In the past, Canada and the USA signed similar deals, notably in 1986 and 1996, but none was renewed at expiration. Is the present agreement a fair compromise or is it a deal that has been obtained under duress, after the Bush administration pushed Canadian producers against the wall and the Harper government was hoodwinked and caved in to American demands? Moreover, could a clearly politically driven trade deal undermine the entire legal framework of NAFTA and the WTO? Indeed, is there not a dangerous message being sent that WTO's and NAFTA's dispute resolution systems are worthless? In the long run, this could have detrimental consequences for the entire international trading system.
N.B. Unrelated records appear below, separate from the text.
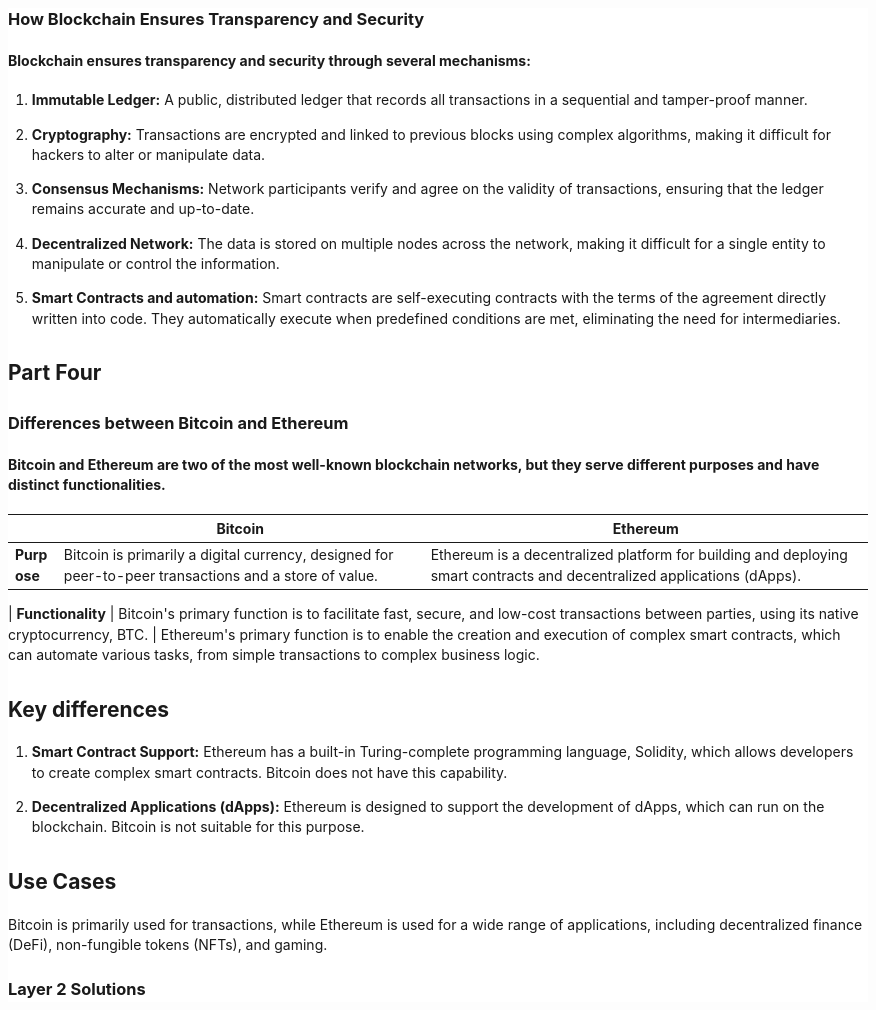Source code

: 
### How Blockchain Ensures Transparency and Security

#### Blockchain ensures transparency and security through several mechanisms:

1. **Immutable Ledger:** A public, distributed ledger that records all transactions in a sequential and tamper-proof manner.

2. **Cryptography:** Transactions are encrypted and linked to previous blocks using complex algorithms, making it difficult for hackers to alter or manipulate data.

3. **Consensus Mechanisms:** Network participants verify and agree on the validity of transactions, ensuring that the ledger remains accurate and up-to-date.

4. **Decentralized Network:** The data is stored on multiple nodes across the network, making it difficult for a single entity to manipulate or control the information.

5. **Smart Contracts and automation:** Smart contracts are self-executing contracts with the terms of the agreement directly written into code. They automatically execute when predefined conditions are met, eliminating the need for intermediaries.


## Part Four

### Differences between Bitcoin and Ethereum

#### Bitcoin and Ethereum are two of the most well-known blockchain networks, but they serve different purposes and have distinct functionalities.

|           | **Bitcoin**                       | **Ethereum**                      |
|-----------------------|-----------------------------------|------------------------------------|
| **Purpose**            | Bitcoin is primarily a digital currency, designed for peer-to-peer transactions and a store of value. | Ethereum is a decentralized platform for building and deploying smart contracts and decentralized applications (dApps). |


| **Functionality**       | Bitcoin's primary function is to facilitate fast, secure, and low-cost transactions between parties, using its native cryptocurrency, BTC. | Ethereum's primary function is to enable the creation and execution of complex smart contracts, which can automate various tasks, from simple transactions to complex business logic.


## Key differences

1. **Smart Contract Support:** Ethereum has a built-in Turing-complete programming language, Solidity, which allows developers to create complex smart contracts. Bitcoin does not have this capability.

2. **Decentralized Applications (dApps):** Ethereum is designed to support the development of dApps, which can run on the blockchain. Bitcoin is not suitable for this purpose.

## Use Cases 
Bitcoin is primarily used for transactions, while Ethereum is used for a wide range of applications, including decentralized finance (DeFi), non-fungible tokens (NFTs), and gaming.


### Layer 2 Solutions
The principal short-term benefit derived from the agreement is the removal of uncertainty hanging over both Canadian producers and American builders. At least for seven years, production planning can be done without the fear of legal and fiscal disturbances. Also, for financially strapped Canadian producers, the reimbursement of some $ 4 billion of border taxes will be most welcome, and this explains why many decided to accept the deal, with a feeling of resignation, even if some consider it most unfair.
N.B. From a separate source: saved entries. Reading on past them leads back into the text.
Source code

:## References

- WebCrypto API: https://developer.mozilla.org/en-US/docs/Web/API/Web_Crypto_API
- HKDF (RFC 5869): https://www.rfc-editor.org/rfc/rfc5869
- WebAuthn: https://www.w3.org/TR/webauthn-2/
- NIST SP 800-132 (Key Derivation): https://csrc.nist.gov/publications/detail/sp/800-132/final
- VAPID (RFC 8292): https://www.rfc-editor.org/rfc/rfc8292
Indeed, the group most responsible for the dispute, the American lobby of lumber producers, will be rewarded with a half billion dollar subsidy, even though their complaints have be rejected by the NAFTA and WTO rulings. Their lawyers are laughing all the way to the bank. It is a precedent that other U. S. industries may be tempted to adopt in future trade disputes.


American trade officials also have reason to rejoice. Given the fact that the price of lumber is relatively high in the current building cycle, they can reasonably assume that they have boxed in the Canadian negotiators by committing them to impose export taxes as soon as the current building boom in the U. S. subsides, or when Canadian producers take a larger share of the U. S. market. Since the building-products market is expected to weaken over the next few years, as construction declines, Canadian exporters may be facing punitive taxes or export restrictions sooner than many expect.
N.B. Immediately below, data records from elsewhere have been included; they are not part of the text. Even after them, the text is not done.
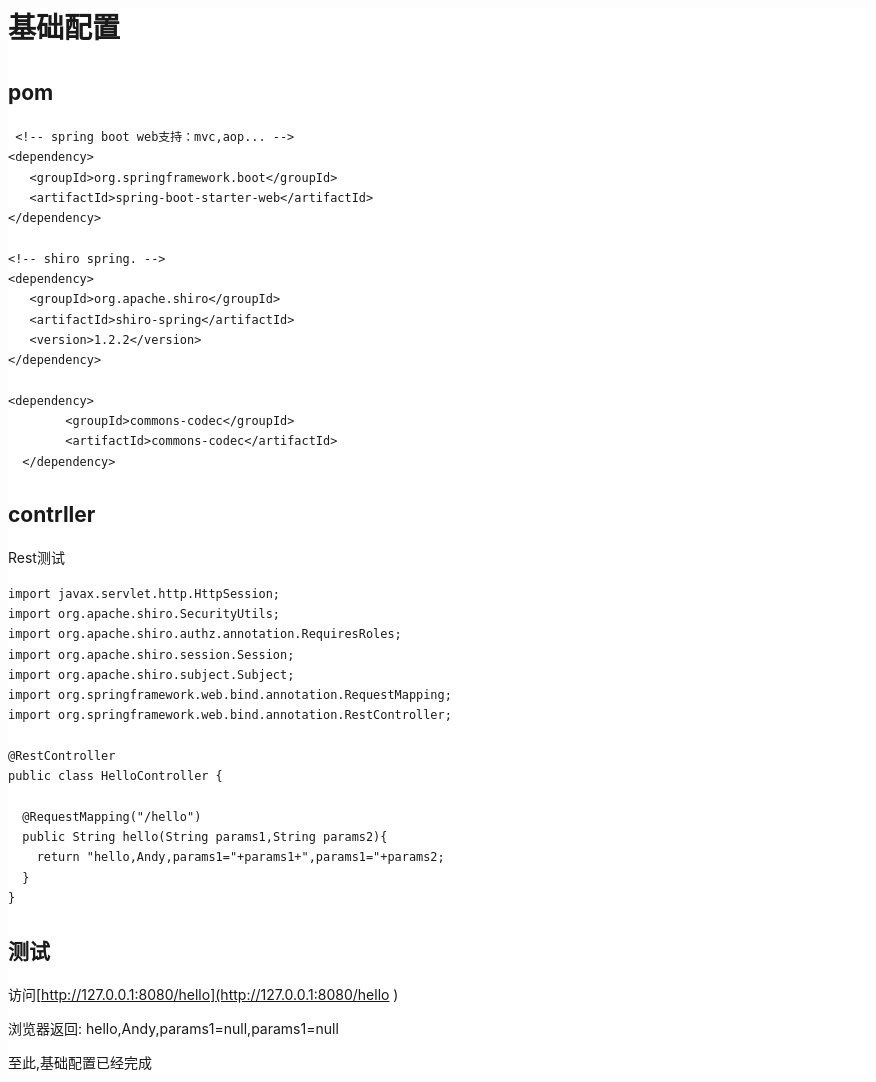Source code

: # 基础配置

## pom

     <!-- spring boot web支持：mvc,aop... -->
    <dependency>
       <groupId>org.springframework.boot</groupId>
       <artifactId>spring-boot-starter-web</artifactId>
    </dependency>

    <!-- shiro spring. -->
    <dependency>
       <groupId>org.apache.shiro</groupId>
       <artifactId>shiro-spring</artifactId>
       <version>1.2.2</version>
    </dependency>

    <dependency>
            <groupId>commons-codec</groupId>
            <artifactId>commons-codec</artifactId>
      </dependency>

## contrller

Rest测试
 

    import javax.servlet.http.HttpSession;
    import org.apache.shiro.SecurityUtils;
    import org.apache.shiro.authz.annotation.RequiresRoles;
    import org.apache.shiro.session.Session;
    import org.apache.shiro.subject.Subject;
    import org.springframework.web.bind.annotation.RequestMapping;
    import org.springframework.web.bind.annotation.RestController;

    @RestController
    public class HelloController {
   
      @RequestMapping("/hello")
      public String hello(String params1,String params2){
        return "hello,Andy,params1="+params1+",params1="+params2;
      }
    }

## 测试

访问[http://127.0.0.1:8080/hello](http://127.0.0.1:8080/hello )

浏览器返回:
hello,Andy,params1=null,params1=null

至此,基础配置已经完成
For these reasons, I believe the $355 price per thousand board feet is too high a floor to establish softwood free trade between the two countries. The choice of an average price over many years would have been more logical and less detrimental to Canadian producers. Considering also that the Canadian dollar is posed to appreciate vis-a-vis the US dollar in the coming decade (after an expected short term correction because of the current overvaluation), mainly under the influence of high energy prices and high interest rates, the compromise agreement may look less and less attractive to Canada in the coming years. There could then be a political backlash against a trade deal that would be seen as a sell-out in Canada. —We shall watch how all this unfolds.



Posted by Rodrigue Tremblay, April 29, 2006, at 12:30 p.m.